*** Opening Raw data ***
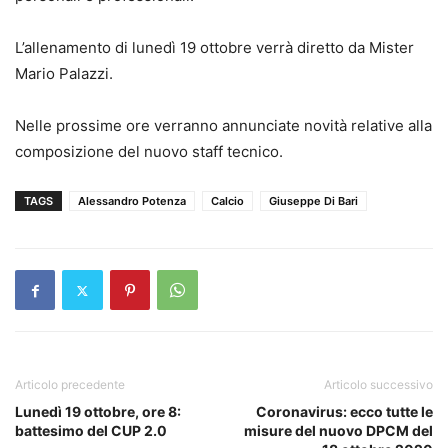
L’allenamento di lunedì 19 ottobre verrà diretto da Mister
Mario Palazzi.
Nelle prossime ore verranno annunciate novità relative alla
composizione del nuovo staff tecnico.
TAGS
Alessandro Potenza
Calcio
Giuseppe Di Bari
Articolo precedente
Articolo successivo
Lunedì 19 ottobre, ore 8:
Coronavirus: ecco tutte le
battesimo del CUP 2.0
misure del nuovo DPCM del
*** Closing Raw data ***
Repeat, exactly and only, the lines above from the one containing "Lunedì 19 ottobre, ore" through the end of the material.

Lunedì 19 ottobre, ore 8:
Coronavirus: ecco tutte le
battesimo del CUP 2.0
misure del nuovo DPCM del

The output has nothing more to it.